**The problem**
Take nothing but the lines from the one with "permet à un propriétaire" through the one with "して現れる。レトがゼウスの子アポロンと" in the entries below, both ends kept, and return them exactly with pictures left out.

□ □ □ □ □ □ □

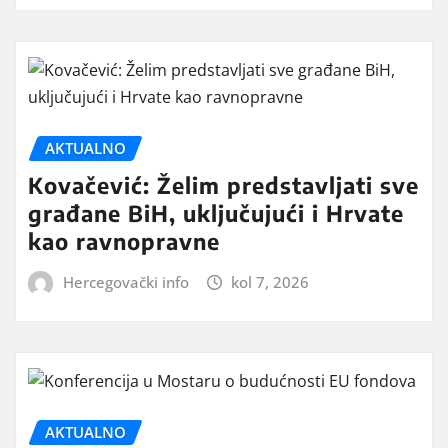
AKTUALNO
Kovačević: Želim predstavljati sve
građane BiH, uključujući i Hrvate
kao ravnopravne
Hercegovački info
kol 7, 2026
AKTUALNO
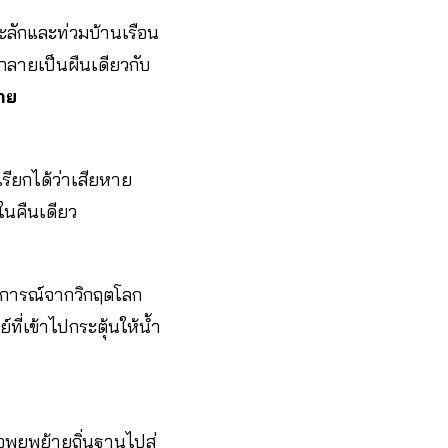
ลักและท่วมบ้านเรือน
กลายเป็นผืนเดียวกับ
าย
รียกได้ว่าเสียหาย
ในคืนเดียว
ถานการณ์จากวิกฤตโลก
่เข้าไปกระตุ้นให้น้ำ
อพยพย้ายถิ่นฐานไปสู่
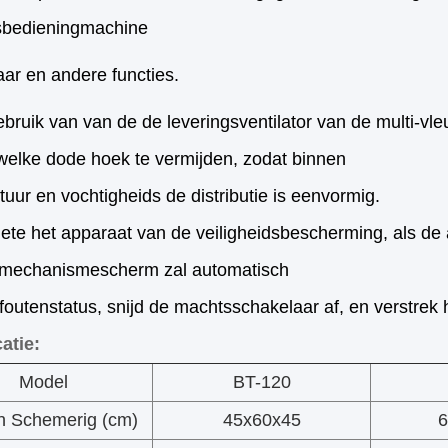
sbedieningmachine
ar en andere functies.
bruik van van de de leveringsventilator van de multi-vleu
welke dode hoek te vermijden, zodat binnen
tuur en vochtigheids
de distributie is eenvormig.
ete het apparaat van de veiligheidsbescherming, als d
emechanismescherm zal automatisch
fouten
status, snijd de machtsschakelaar af, en verstre
atie:
Model
BT-120
n Schemerig (cm)
45x60x45
6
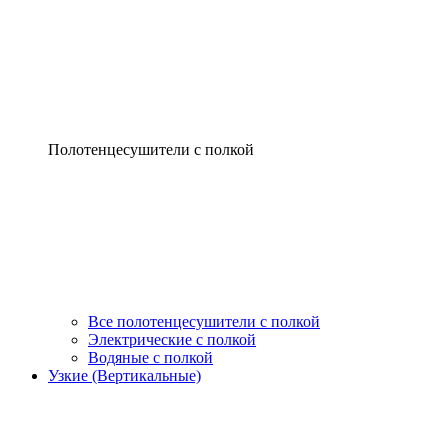
Полотенцесушители с полкой
Все полотенцесушители с полкой
Электрические с полкой
Водяные с полкой
Узкие (Вертикальные)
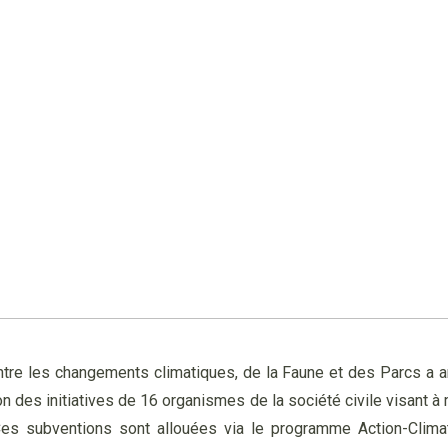
ntre les changements climatiques, de la Faune et des Parcs a an
on des initiatives de 16 organismes de la société civile visant à
 Ces subventions sont allouées via le programme Action-Clim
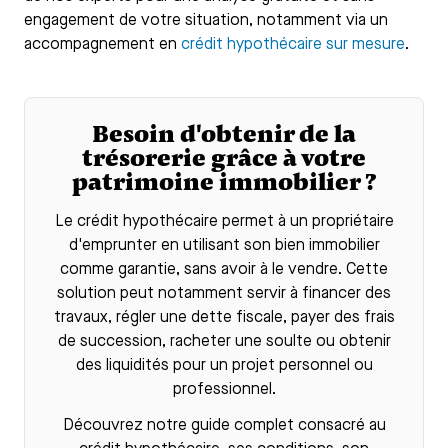
engagement de votre situation, notamment via un
accompagnement en
crédit hypothécaire sur mesure
.
Besoin d'obtenir de la
trésorerie grâce à votre
patrimoine immobilier ?
Le
crédit hypothécaire
permet à un propriétaire
d'emprunter en utilisant son bien immobilier
comme garantie, sans avoir à le vendre. Cette
solution peut notamment servir à financer des
travaux, régler une dette fiscale, payer des frais
de succession, racheter une soulte ou obtenir
des liquidités pour un projet personnel ou
professionnel.
Découvrez notre guide complet consacré au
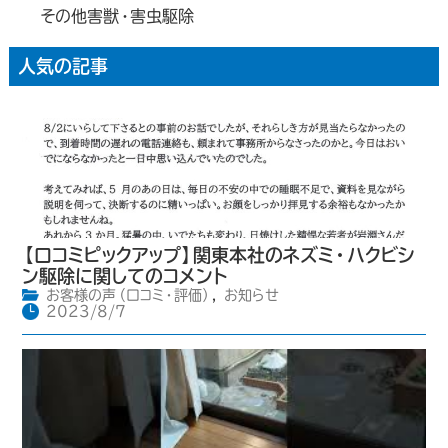
その他害獣・害虫駆除
人気の記事
【口コミピックアップ】関東本社のネズミ・ハクビシ
ン駆除に関してのコメント
お客様の声（口コミ・評価）
,
お知らせ
2023/8/7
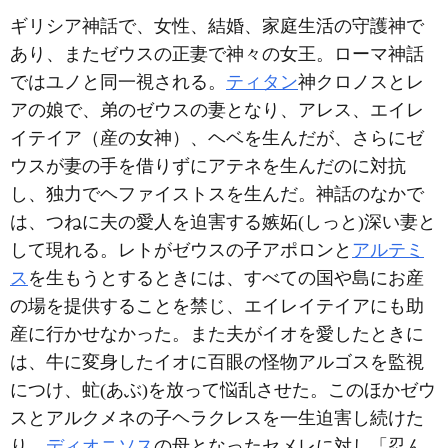
ギリシア神話で、女性、結婚、家庭生活の守護神で
あり、またゼウスの正妻で神々の女王。ローマ神話
ではユノと同一視される。
ティタン
神クロノスとレ
アの娘で、弟のゼウスの妻となり、アレス、エイレ
イテイア（産の女神）、ヘベを生んだが、さらにゼ
ウスが妻の手を借りずにアテネを生んだのに対抗
し、独力でヘファイストスを生んだ。神話のなかで
は、つねに夫の愛人を迫害する嫉妬(しっと)深い妻と
して現れる。レトがゼウスの子アポロンと
アルテミ
ス
を生もうとするときには、すべての国や島にお産
の場を提供することを禁じ、エイレイテイアにも助
産に行かせなかった。また夫がイオを愛したときに
は、牛に変身したイオに百眼の怪物アルゴスを監視
につけ、虻(あぶ)を放って悩乱させた。このほかゼウ
スとアルクメネの子ヘラクレスを一生迫害し続けた
り、
ディオニソス
の母となったセメレに対し「忍ん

□ □ □ □ □ □ □

**Solution to the exercise**
permet à un propriétaire
d'emprunter en utilisant son bien immobilier
comme garantie, sans avoir à le vendre. Cette
solution peut notamment servir à financer des
travaux, régler une dette fiscale, payer des frais
de succession, racheter une soulte ou obtenir
des liquidités pour un projet personnel ou
professionnel.
Découvrez notre guide complet consacré au
その他害獣・害虫駆除
人気の記事
【口コミピックアップ】関東本社のネズミ・ハクビシ
ン駆除に関してのコメント
お客様の声（口コミ・評価）
,
お知らせ
2023/8/7
ギリシア神話で、女性、結婚、家庭生活の守護神で
あり、またゼウスの正妻で神々の女王。ローマ神話
ではユノと同一視される。
ティタン
神クロノスとレ
アの娘で、弟のゼウスの妻となり、アレス、エイレ
イテイア（産の女神）、ヘベを生んだが、さらにゼ
ウスが妻の手を借りずにアテネを生んだのに対抗
し、独力でヘファイストスを生んだ。神話のなかで
は、つねに夫の愛人を迫害する嫉妬(しっと)深い妻と
して現れる。レトがゼウスの子アポロンと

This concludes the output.